I believe that being clean & sober means getting rid of every substance which has control over you, whether it's prescribed by an MD or not, and not worrying about the rest.
15 years ago I quit smoking cigarettes because I would get bronchitis every winter and was tired of wheezing and feeling like hell all the time.
I've proven to myself that I can't drink alcohol without slipping steadily more and more out of control. I also have a serious addiction to processed carbs.
As far as other drugs go, and their being prescribed or not, this has been my experience:
amphetamines: i've been on a RX for adderall for years now. I always played games with it so I'd have enough to take more than I should when I wanted/needed to. I have now lost my medical insurance so I'm working off my last refill ... and I am slowly weaning myself off this junk. What I hate about it most is how I get to where I can't imagine having to actually do anything but lay around without taking it.
opiates: I've been prescribed more than I needed many times, and worked the system to get as much as possible for recreational purposes. But I am thankful that, given all my other addictions, this never became one of them. when I finally ran out of whatever it was, no big deal moving on from it.
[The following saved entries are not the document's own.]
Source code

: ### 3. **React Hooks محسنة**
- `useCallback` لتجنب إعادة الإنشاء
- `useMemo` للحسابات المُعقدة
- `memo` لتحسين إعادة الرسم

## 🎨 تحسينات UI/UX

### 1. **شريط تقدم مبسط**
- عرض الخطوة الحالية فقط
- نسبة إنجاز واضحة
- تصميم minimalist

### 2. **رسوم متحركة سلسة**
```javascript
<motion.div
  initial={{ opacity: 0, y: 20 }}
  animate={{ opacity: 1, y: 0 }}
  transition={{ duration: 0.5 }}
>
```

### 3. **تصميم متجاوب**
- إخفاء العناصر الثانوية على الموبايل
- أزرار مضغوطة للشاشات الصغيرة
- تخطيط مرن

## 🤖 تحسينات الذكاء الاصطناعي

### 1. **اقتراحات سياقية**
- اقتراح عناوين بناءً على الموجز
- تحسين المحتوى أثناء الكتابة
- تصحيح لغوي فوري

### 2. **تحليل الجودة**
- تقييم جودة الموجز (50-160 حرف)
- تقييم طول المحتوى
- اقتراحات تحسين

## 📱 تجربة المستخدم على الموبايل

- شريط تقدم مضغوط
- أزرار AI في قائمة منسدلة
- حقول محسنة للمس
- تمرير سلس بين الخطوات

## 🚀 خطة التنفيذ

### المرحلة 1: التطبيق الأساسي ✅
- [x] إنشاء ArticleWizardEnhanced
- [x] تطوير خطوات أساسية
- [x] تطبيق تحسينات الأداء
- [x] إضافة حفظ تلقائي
marijuana: I have smoked on and off since high school, having gone more years without it than with it. I am also thankful that I don't seem to be addicted to this drug either. I keep a small amount on hand that I use to help me relax and go to sleep at night. I was never the "wake and bake" type. When I have tried doing that, I am a useless zombie all day - a feeling I don't like. But without it, I don't sleep as well and therefore wind up feeling worse during the day. I do feel that I can be clean and sober and still use cannabis in this way.